## BRIEF 1
Copy the passage of the gut cell network article from "Dr Korcsmaros is" to "and Paneth cells.".
## BRIEF 2
Answer these questions from the gut cell network article:
(a) In which journal was the new study published?
(b) Where in the small intestine are Paneth cells found?
(c) Which two institutes is Dr Korcsmaros jointly appointed to?
## BRIEF 3
Write the next part of the article on gut cell network analysis, continuing after its final paragraph.

Developing gut cell network analysis to understand intestinal diseases

10th December 2019

A team of scientists from the Norwich Research Park have applied network analysis to the study of cells in the gut that are crucial to health. By employing their methods to organoids grown from human gut cells, they hope to disentangle the complex gene interactions that define these cells and understand how disturbances in this regulatory network lead to conditions such as Inflammatory Bowel Disease.

The lining of the gut plays a critical role in keeping us healthy. Not only must it efficiently allow the absorption of nutrients from our food, it must also prevent bacteria and other microbes from escaping the gut and getting into our blood stream. To achieve this, a number of specialist cell types work in unison with the immune system to maintain the integrity of the gut barrier and a healthy balanced microbial population.

Disruption to this system of checks and balances has been linked to gut conditions such as Inflammatory Bowel Disease (IBD). Efforts to understand the causes of these conditions involve unpicking at the molecular level how these cells function and how they communicate with other cells, and the immune system.

3D intestinal organoids (Lukova & Roeselers, 2015, Chap 22 in The Impact of Food Bioactives on Health. Springer Intl Publishing)

3D Intestinal organoid

Studies on isolated cells don’t accurately reflect their natural environment, where different cell types in the gut lining interconnect and function in a coordinated fashion. But studying the gut lining itself is difficult and invasive. To study the role of cell populations, researchers are using three dimensional cellular masses called organoids as models for studying the organs themselves. Gut organoids, or enteroids, are particularly useful as they can recreate the relationships between different specialised cell types, as well as interactions with microbes.

In a new study published in the journal Molecular Omics, an interdisciplinary team of researchers led by Dr Tamas Korcsmaros used gut organoids to model the patterns of gene expression in two key cell types, Paneth cells and goblet cells.

Paneth cells are found at the bottom of crypts in the lining of the small intestine and produce antimicrobial peptides and other factors that contribute to defending the host. The small intestine also houses goblet cells whose function is to secrete proteins that make up a layer of mucus that coats and protects the gut lining.

Dr Korcsmaros is a joint appointment between Norwich Research Park partners the Quadram Institute and the Earlham Institute. This study combines the gut health research in QI with the Earlham Institute’s computational science expertise and the Korcsmaros group’s network analysis focus. And this integrated, interdisciplinary approach has provided valuable new insights into the regulatory networks of goblet and Paneth cells.

## ENTRIES SUPPLIED
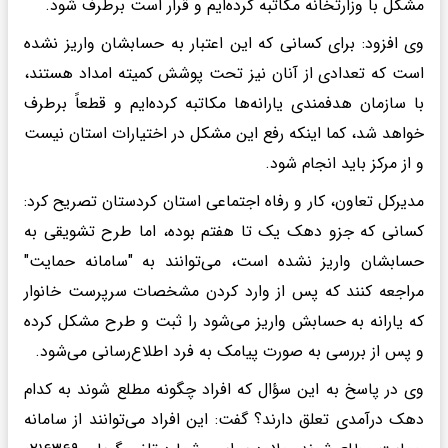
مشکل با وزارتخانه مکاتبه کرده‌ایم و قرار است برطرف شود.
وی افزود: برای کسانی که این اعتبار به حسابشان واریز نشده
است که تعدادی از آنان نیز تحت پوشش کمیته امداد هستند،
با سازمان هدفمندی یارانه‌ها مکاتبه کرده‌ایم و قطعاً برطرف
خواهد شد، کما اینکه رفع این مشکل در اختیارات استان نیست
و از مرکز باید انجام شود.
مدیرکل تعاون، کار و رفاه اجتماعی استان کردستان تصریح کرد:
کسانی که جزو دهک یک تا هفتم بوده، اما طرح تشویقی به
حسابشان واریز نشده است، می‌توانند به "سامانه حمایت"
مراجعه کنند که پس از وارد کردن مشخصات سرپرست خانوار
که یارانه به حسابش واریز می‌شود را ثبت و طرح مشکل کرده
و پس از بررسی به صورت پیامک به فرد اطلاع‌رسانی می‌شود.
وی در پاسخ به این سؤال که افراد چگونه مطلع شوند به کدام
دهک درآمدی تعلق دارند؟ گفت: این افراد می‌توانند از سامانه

==

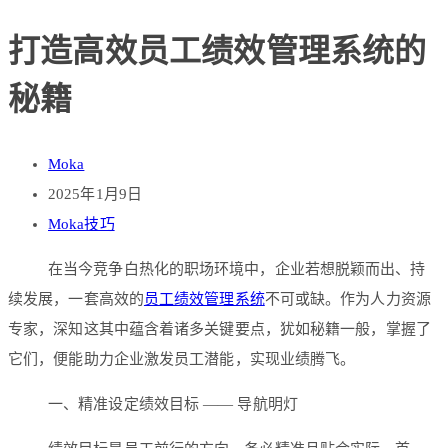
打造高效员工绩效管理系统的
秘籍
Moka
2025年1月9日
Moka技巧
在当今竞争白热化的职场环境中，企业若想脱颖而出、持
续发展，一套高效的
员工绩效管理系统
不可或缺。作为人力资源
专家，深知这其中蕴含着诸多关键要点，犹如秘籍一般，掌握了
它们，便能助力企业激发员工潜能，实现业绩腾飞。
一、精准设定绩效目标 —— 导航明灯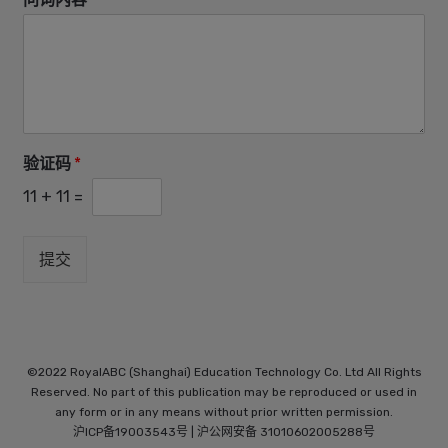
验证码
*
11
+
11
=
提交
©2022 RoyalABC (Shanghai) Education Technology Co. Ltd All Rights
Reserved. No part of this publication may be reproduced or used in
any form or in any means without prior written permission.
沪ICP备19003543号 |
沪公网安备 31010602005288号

...

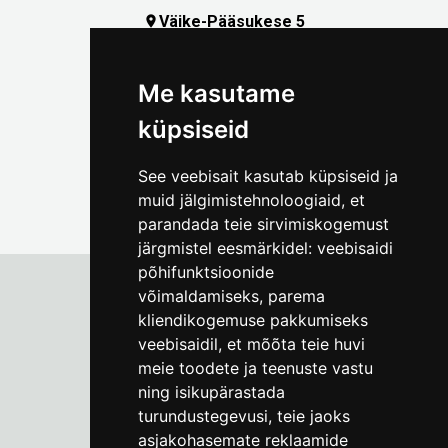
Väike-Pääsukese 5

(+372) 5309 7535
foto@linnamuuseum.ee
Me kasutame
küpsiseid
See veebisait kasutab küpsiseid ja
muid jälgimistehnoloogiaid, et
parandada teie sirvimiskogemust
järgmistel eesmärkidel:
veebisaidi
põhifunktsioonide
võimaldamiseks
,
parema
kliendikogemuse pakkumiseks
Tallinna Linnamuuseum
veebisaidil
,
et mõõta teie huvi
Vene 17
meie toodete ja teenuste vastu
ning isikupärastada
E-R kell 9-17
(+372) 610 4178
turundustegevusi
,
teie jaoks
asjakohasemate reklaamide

## EXERCISE ANSWER 1
Dr Korcsmaros is a joint appointment between Norwich Research Park partners the Quadram Institute and the Earlham Institute. This study combines the gut health research in QI with the Earlham Institute’s computational science expertise and the Korcsmaros group’s network analysis focus. And this integrated, interdisciplinary approach has provided valuable new insights into the regulatory networks of goblet and Paneth cells.

## EXERCISE ANSWER 2
(a) Molecular Omics
(b) At the bottom of crypts in the lining of the small intestine
(c) The Quadram Institute and the Earlham Institute

## EXERCISE ANSWER 3
Gut organoids can be enriched for either of these cell types by manipulating the conditions that they are grown in. Analysing the differences that are caused by skewing the cell types in the organoids indicated the important genes needed for differentiation of these cell types and their maintenance. This provides valuable information about how the cells are “rewired” to deliver their specific functions, and the master regulatory genes that are shared, and differ, in both cell types. Many of these master regulator genes, particularly in Paneth cells, have previously been associated with IBD, so this study provides evidence that it is dysregulation of these key cell master regulators that contributes to IBD.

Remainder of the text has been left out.